■ TASK 1 ■
In the passage on CellML code tools, edit the part that opens with "The CellML Integration" and closes with "or units conversion.", putting "model runs" in place of "simulations".
■ TASK 2 ■
Write a continuation of the passage on CellML code tools, picking up after its final sentence.

■ PASSAGE TO READ ■

....

CCGS targets code written in the C language (although there are plans to target other languages as well). However, it should be noted that it is an API, rather than a full program targeting end users. It thus does not output a source file, but rather provides generation information about the code, as well as code ‘fragments’ that compute certain parts of the model (constants, computed constants, rates and other variables). It is thus fairly flexible, but a program must be written using the API in order to generate C code in whatever format is desired. Several programs currently use the API, notably those in the following list.
The CellML Integration Service (CIS), which also comes with the CellML API, uses the GNU Scientific Library and CCGS to run simulations. This is also used by PCEnv for its simulation functionality.
CellML2C, a small demonstration application, is provided with the CCGS.
(ii) API generator for ODE solution (AGOS)
AGOS is a tool developed at the Federal University of Juiz de Fora, Brazil, and translates CellML 1.0 into a C++ API, which can be used to simulate the model. It handles systems of first-order ODEs sharing a common independent variable, requiring at least one differential equation. It supports all of the CellML subset of MathML, except for semantics and annotation elements. AGOS can display the units of variables, but does not perform any checking or units conversion.

....

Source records
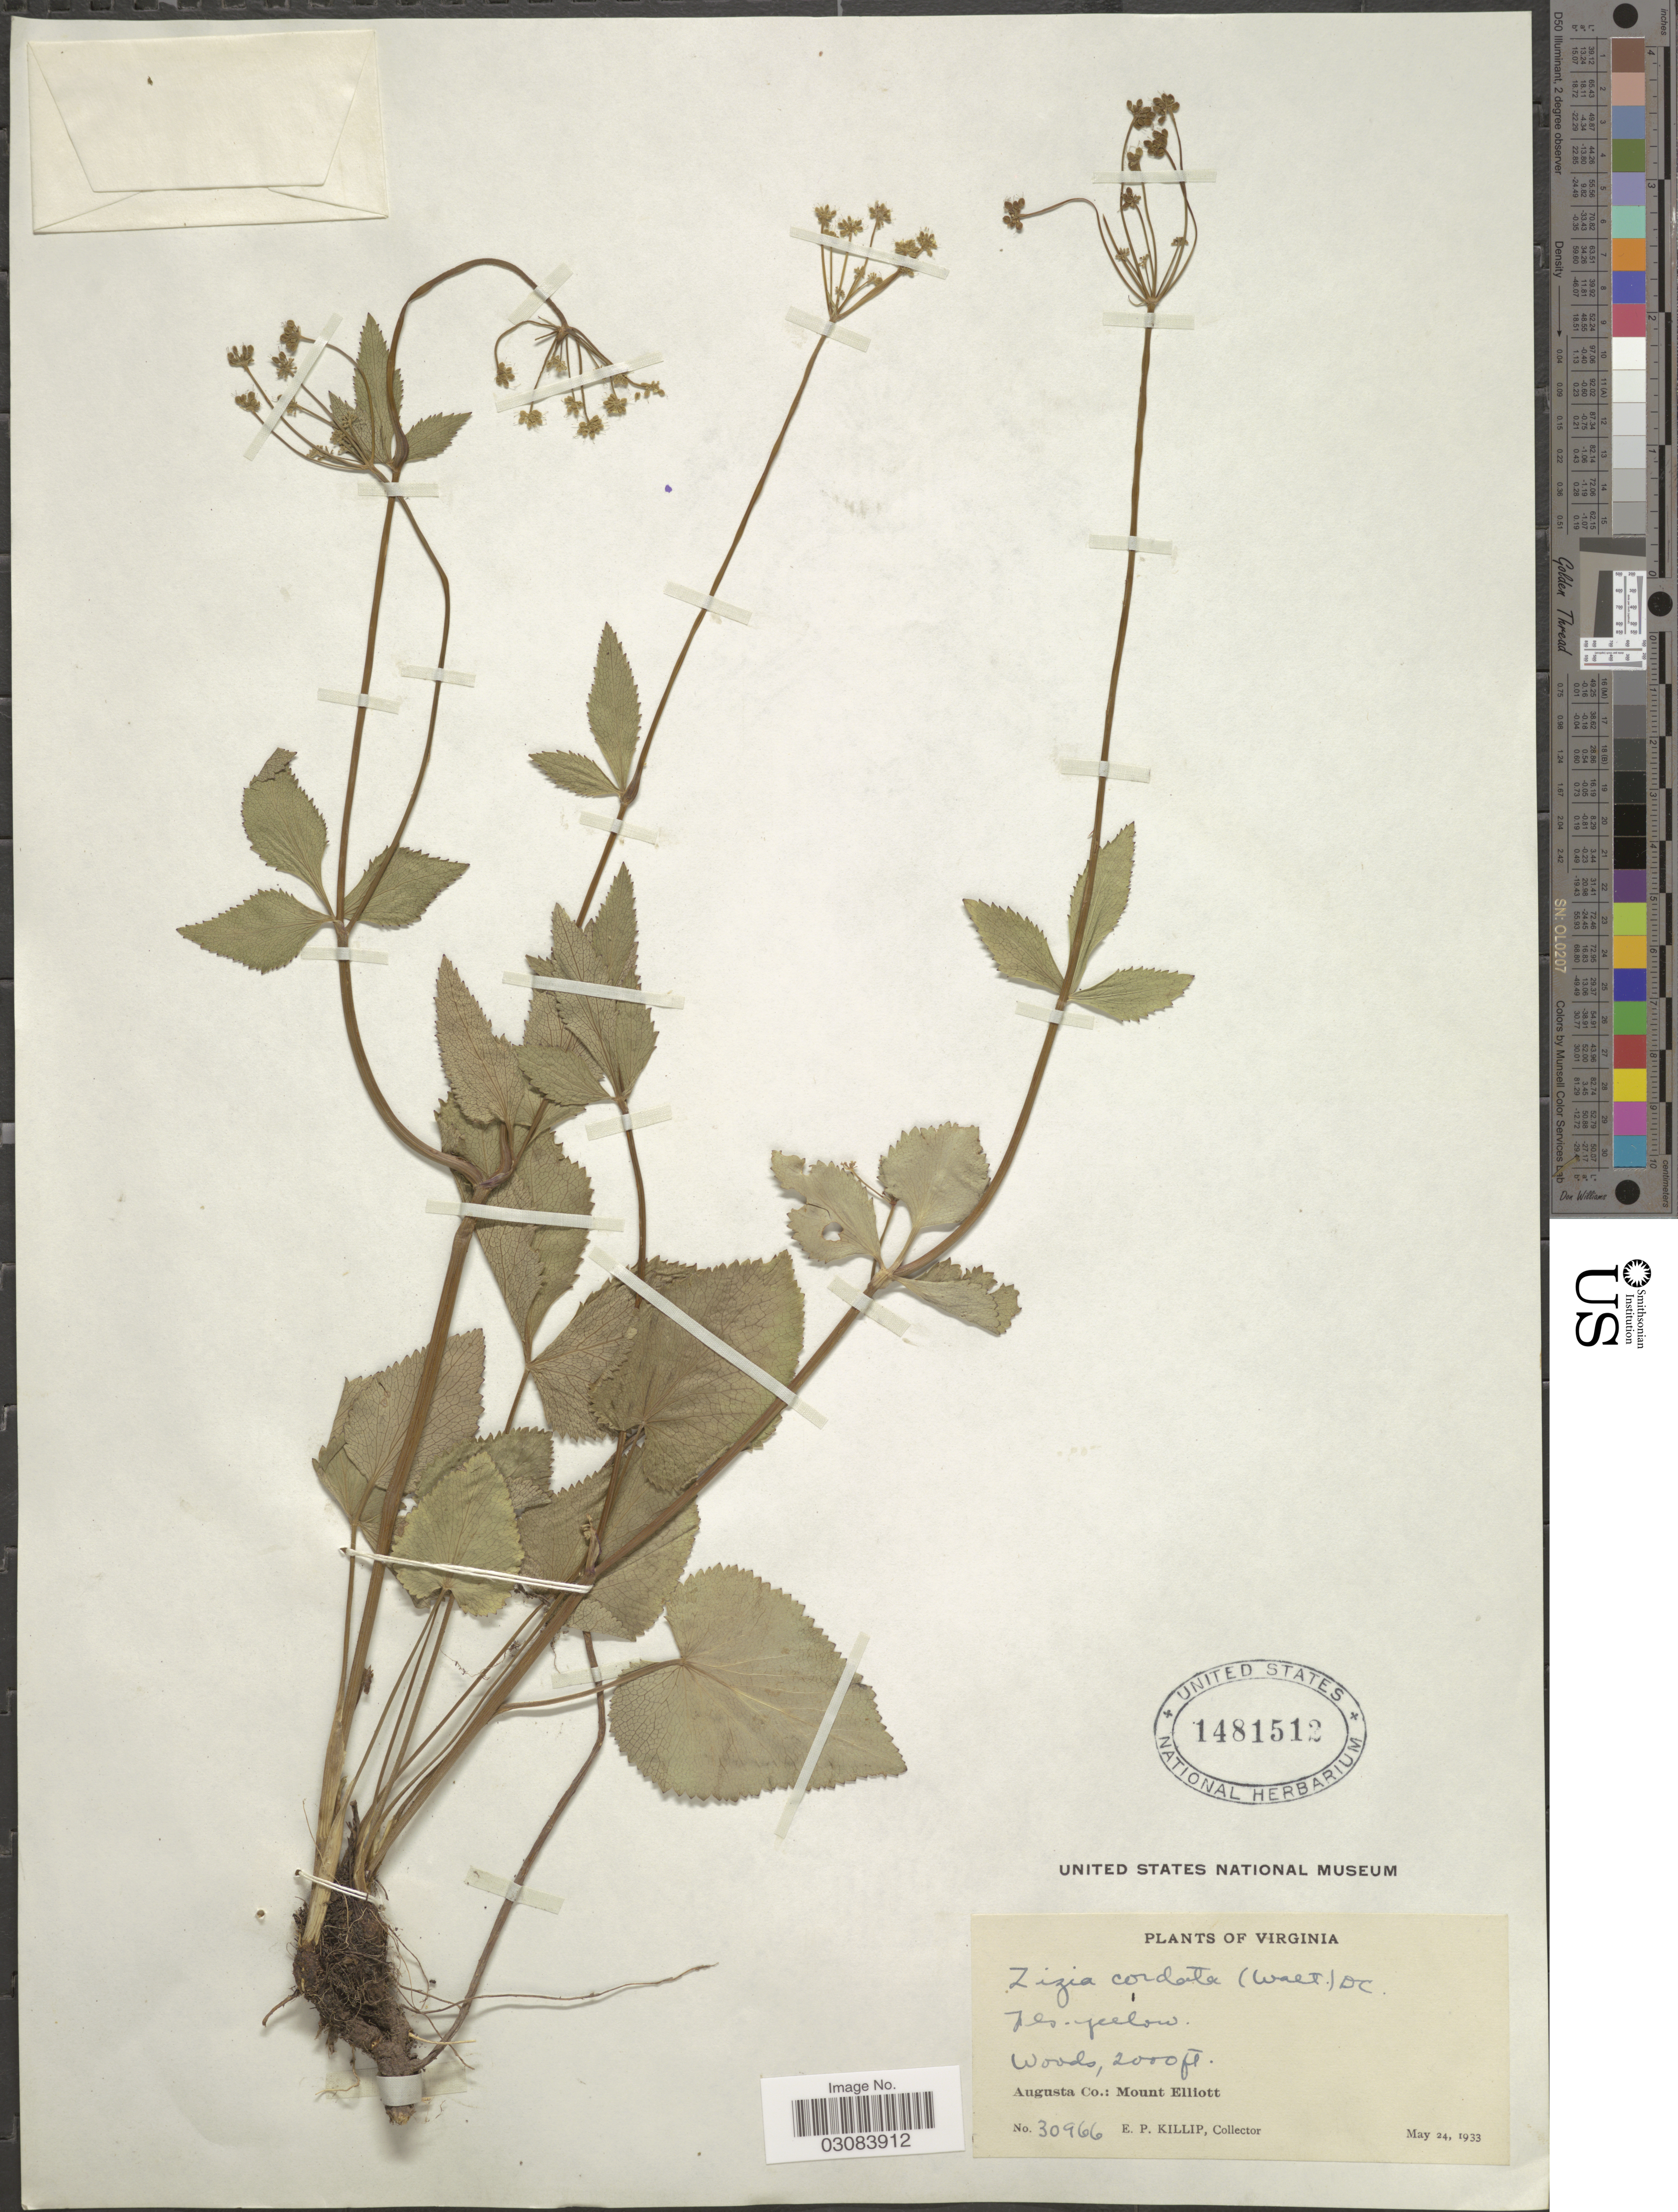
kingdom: Plantae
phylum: Tracheophyta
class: Magnoliopsida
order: Apiales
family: Apiaceae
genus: Zizia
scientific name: Zizia aptera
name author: (A. Gray) Fernald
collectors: E. P. Killip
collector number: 30966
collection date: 1933-05-24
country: United States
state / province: Virginia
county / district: Augusta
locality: Augusta Co.: Mount Elliott.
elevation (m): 610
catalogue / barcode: US 1481512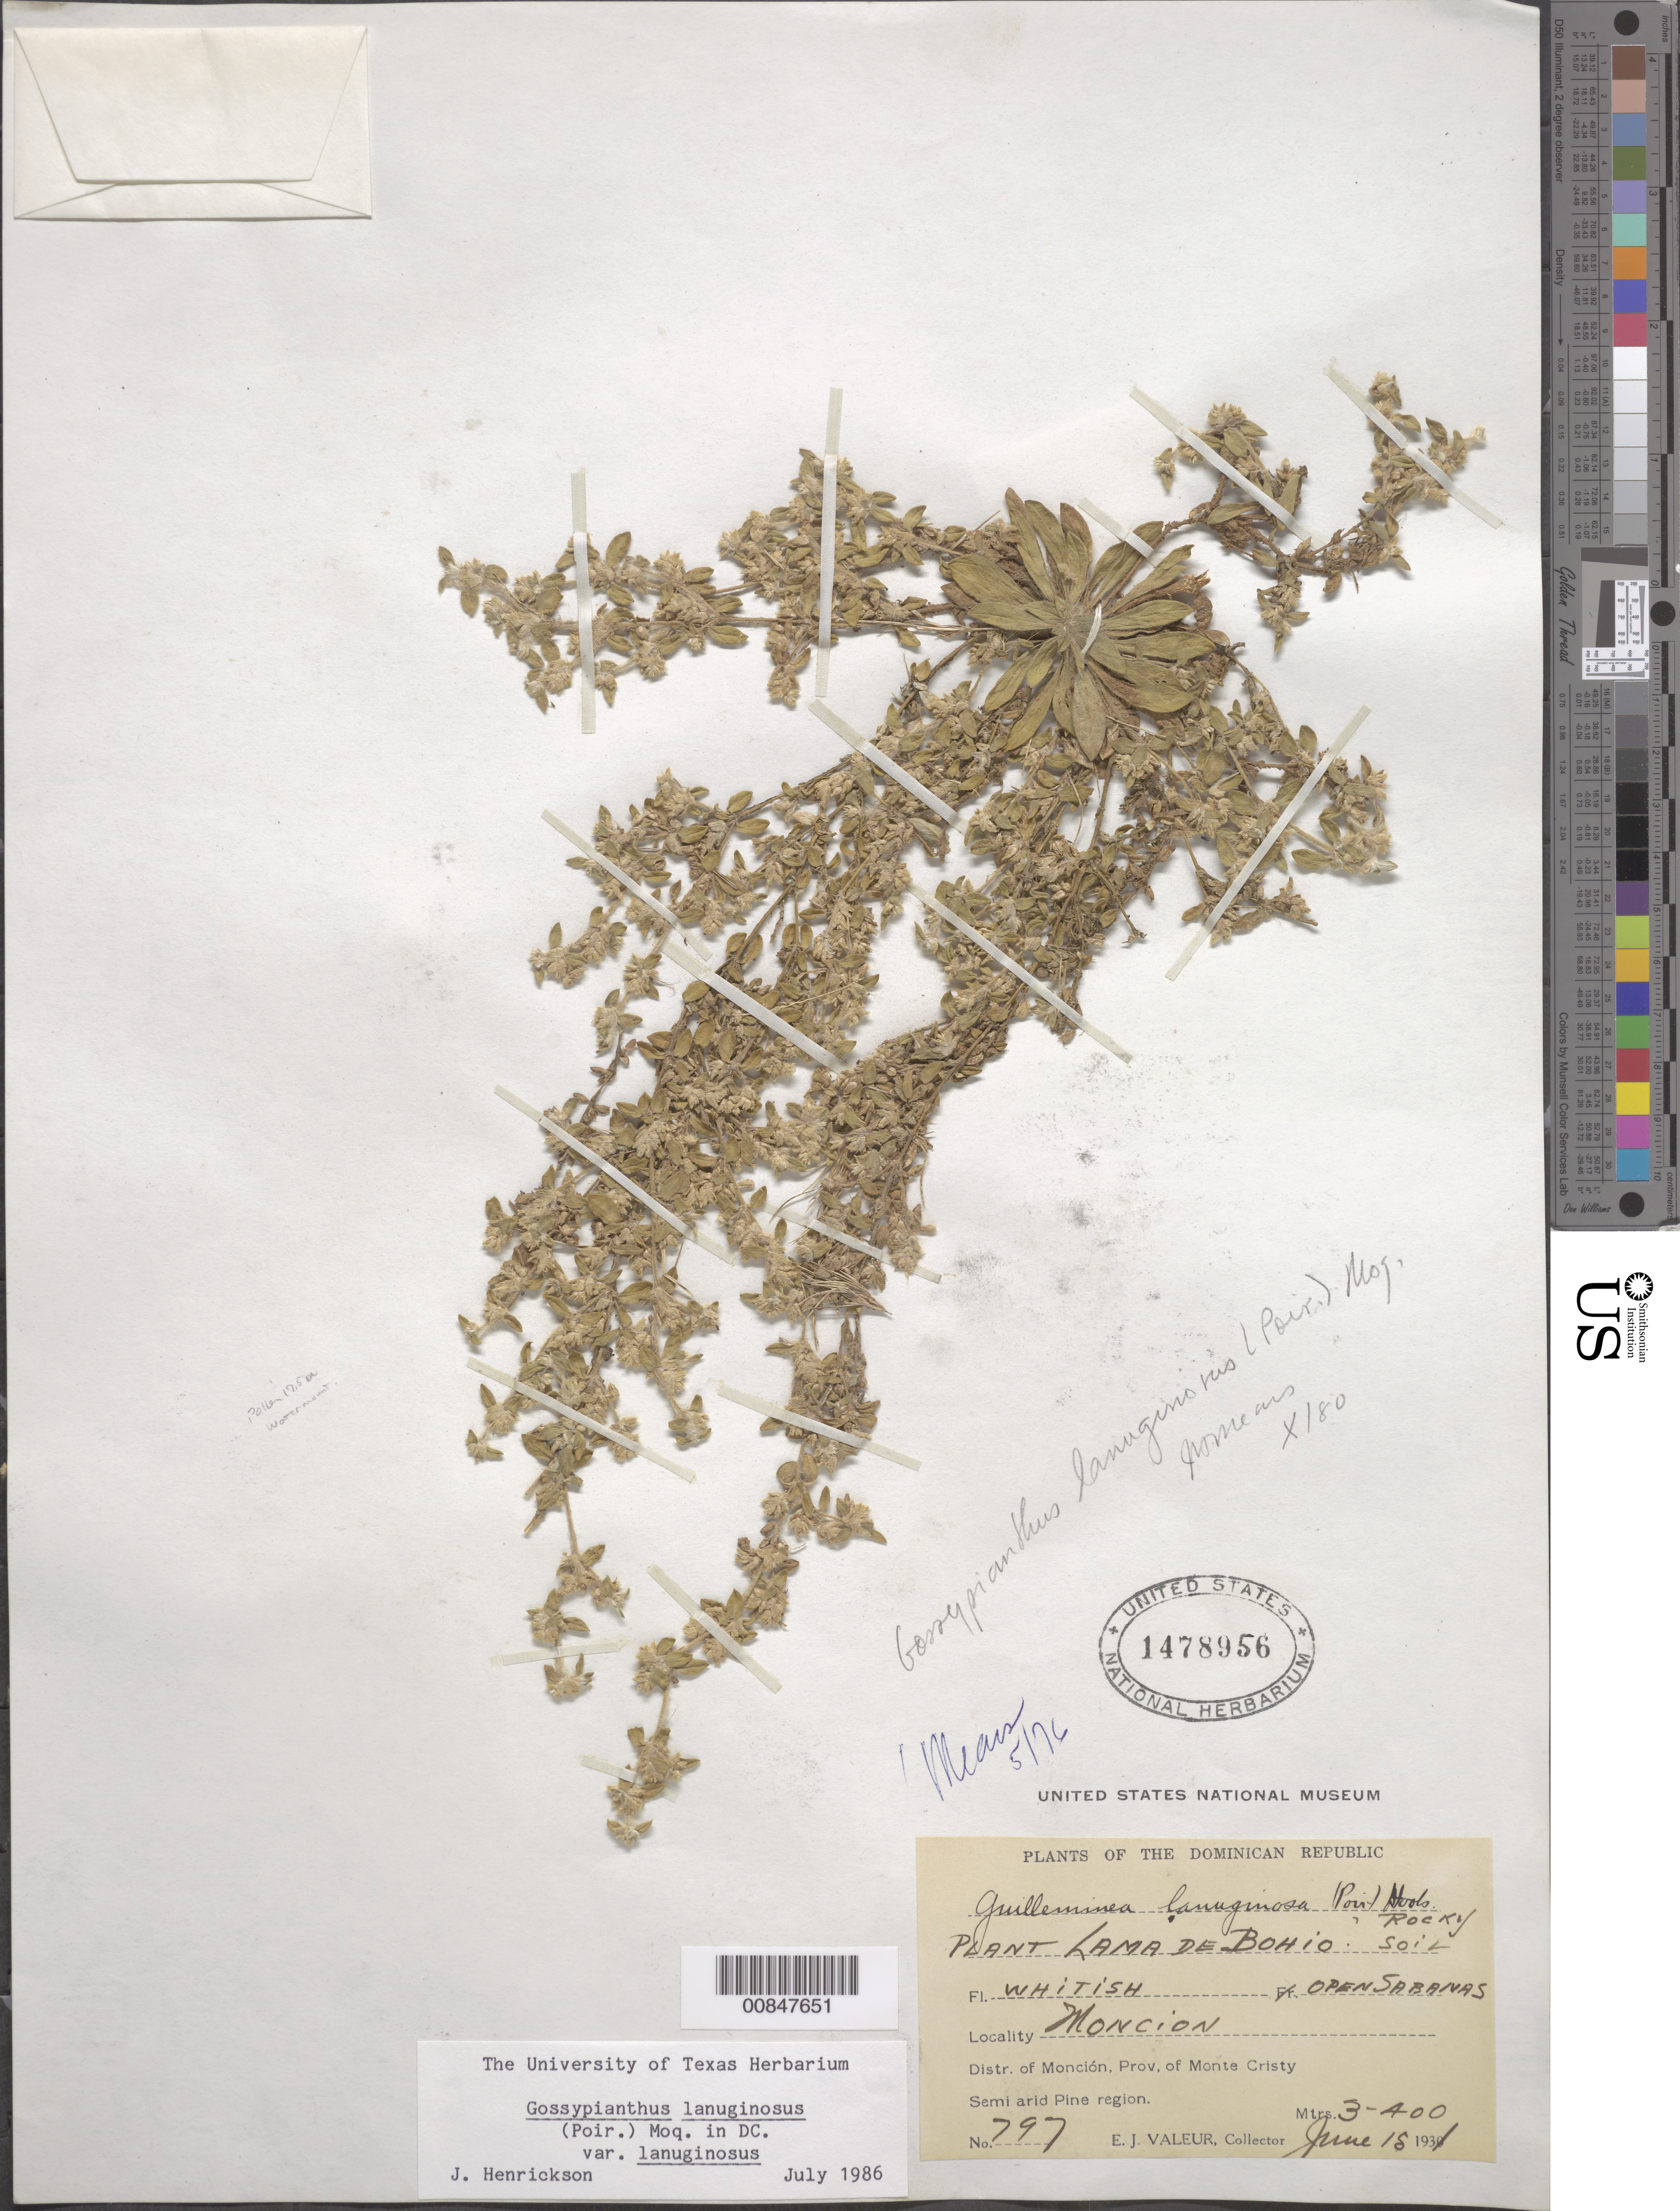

....

■ TASK OUTPUT 1 ■
The CellML Integration Service (CIS), which also comes with the CellML API, uses the GNU Scientific Library and CCGS to run model runs. This is also used by PCEnv for its simulation functionality.
CellML2C, a small demonstration application, is provided with the CCGS.
(ii) API generator for ODE solution (AGOS)
AGOS is a tool developed at the Federal University of Juiz de Fora, Brazil, and translates CellML 1.0 into a C++ API, which can be used to simulate the model. It handles systems of first-order ODEs sharing a common independent variable, requiring at least one differential equation. It supports all of the CellML subset of MathML, except for semantics and annotation elements. AGOS can display the units of variables, but does not perform any checking or units conversion.

■ TASK OUTPUT 2 ■
The C++ API is used to set up initial conditions and parameters and to solve the ODE system. In addition, the API offers reflexive functions giving information about the model, for example the number of variables and their names. These reflexive functions allow the automatic creation of model-specific user interfaces.
The process of code generation is based on three steps: pre-processing; feature extraction; and code generation based on a grammar template. If a new structure or even a new language in the output is needed, all that is required is to modify the last step, i.e. the grammar and/or the template (Barbosa et al. 2006).
COR contains both types of code generation as mentioned in the introduction to this section. When a model is run by COR, behind the scenes the model is translated directly into machine code (alternatively, it can be converted to C and compiled using either the Microsoft or the Intel C++ compiler, should either of them be available on the user's machine), which is used to actually compute the model. Also, COR has the facility to export CellML documents to a wide range of programming languages. Since COR was primarily developed for cardiac electrophysiological modelling, it only supports CellML 1.0 models that have at least one ODE, and all ODEs must be integrated against time. In addition, user-defined relationship hierarchies are not supported and only one encapsulation group and/or one containment group may be given in the model (the author has not yet found a need for more functionality in this area).
COR can currently export CellML documents to C, C++, Delphi for Windows 32, Fortran 77, Java, Matlab, Pascal and TeX. For each programming language, the output source code consists of the equivalent of two methods, one initializing all variables, and the other computing the ‘r.h.s.’ of the ODE system, given the current values of the state variables and time.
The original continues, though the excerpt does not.